La yaya quería agasajar a sus invitados. Así que el yayo tuvo que hacerlo. Era un capón (gallo gigante) precioso. Las plumas negras, brillantes, el pico rojo, brillante, y los ojos de brillante fuego. Lo decapitó en la cocina. Con aquel descomunal cuchillo. La cabeza comenzó a brincar y rebrincar. La sangre se derramó en todas direcciones. Sobre las cortinas y el mantel, sobre las baldosas y el frigorífico, sobre el curso de relojero por fascículos.
Fue tal la impresión, que ninguno lo probó durante el banquete.
Mi yayo era un hombre bueno. '¿Por qué tengo que ser un criminal?', se lamentaba.
Me quedo frito sobre la colcha. Noche tras noche. Un calcetín cuelga del pie. El otro está en el suelo. La babilla empapa, paulatinamente, la almohada. El flexo sigue encendido. Mi madre suele decir que el día menos pensado saldré ardiendo.
Estoy tumbado en el sofá. Ella, sentada en su sillón. Nuestras manos, enlazadas. Y en la tele, María Teresa Campos, Ana Obregón, y todo el equipo. Ella recuerda sus tiempos de novia. Me pregunta por la mía. Sonrío, y le acaricio los nudillos.

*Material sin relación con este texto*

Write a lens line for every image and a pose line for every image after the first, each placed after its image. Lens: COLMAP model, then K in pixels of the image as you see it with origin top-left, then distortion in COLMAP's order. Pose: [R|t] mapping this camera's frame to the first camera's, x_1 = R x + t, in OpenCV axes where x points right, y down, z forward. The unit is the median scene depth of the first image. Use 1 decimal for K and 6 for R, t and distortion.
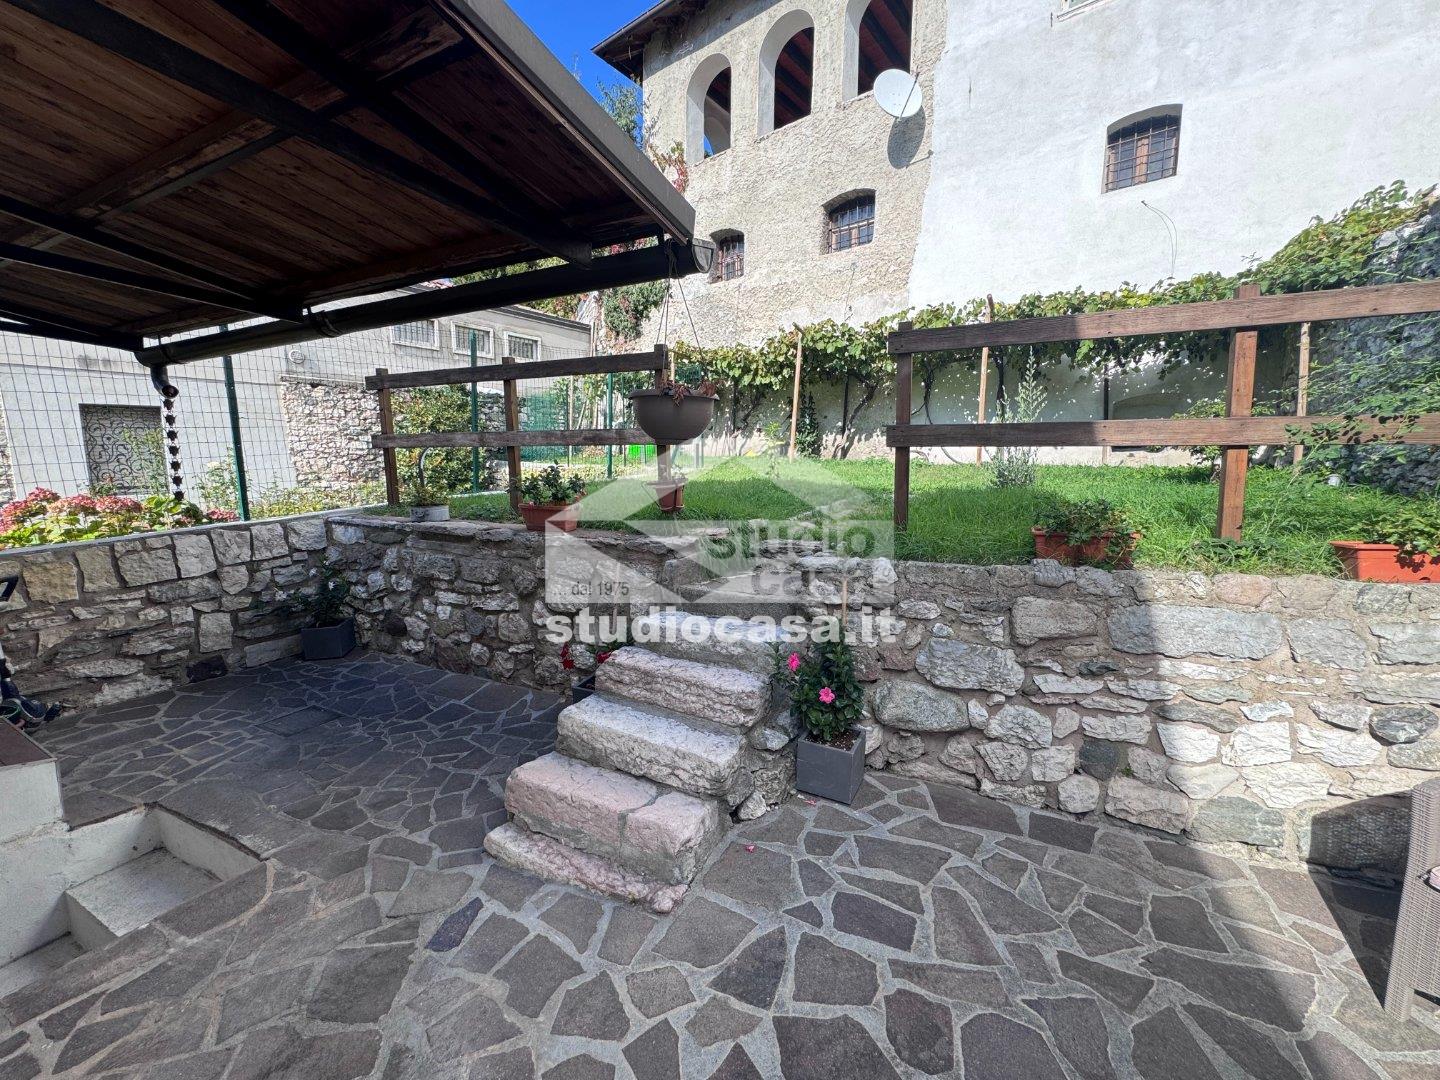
lens RADIAL K [[573.3, 0, 724.3], [0, 573.3, 535.4], [0, 0, 1]] dist [-0.003345, 0.000530]
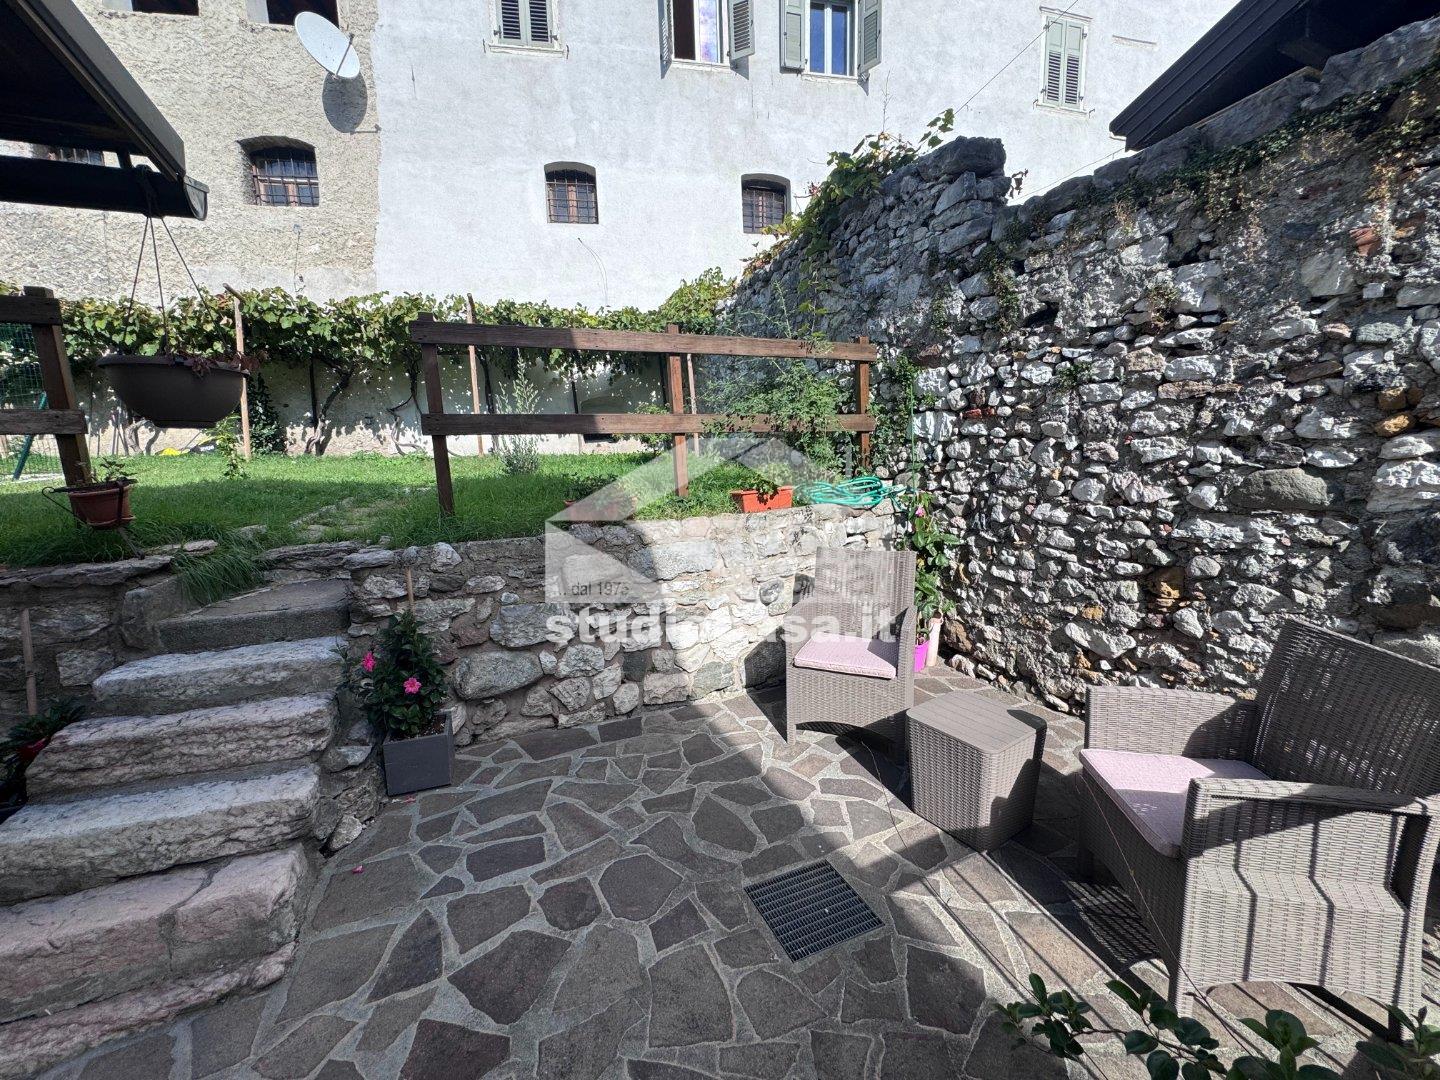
lens RADIAL K [[573.3, 0, 724.3], [0, 573.3, 535.4], [0, 0, 1]] dist [-0.003345, 0.000530]
pose [[0.661621, -0.128978, 0.738662, -0.146507], [0.123587, 0.990380, 0.062233, 0.025429], [-0.739583, 0.050115, 0.671197, -0.065277]]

Me recosté sobre la hierba. La boca de L. suspiraba enamorada junto a mi oreja. Manzanas y bocadillos de tortilla. Y pilas de besos. Observábamos a la niña oriental que regaba margaritas con el tapón de una botella de agua mineral.
Los cabrones avariciosos del pueblo han talado todos los chopos de la ribera. Ahora, el río fluye calvo a su paso por el municipio. Entre los lugareños se comenta que los mandatarios se han embolsado 100.000 euros con la acción.
A veces, estando solo en mi habitación, lloro de angustia. Procuro no hacer ruido, por lo que, generalmente, me cuesta respirar. Escribir no consigue aliviar este miedo a perder a los míos. Vivo atenazado por el temor de que cada instante compartido sea el último.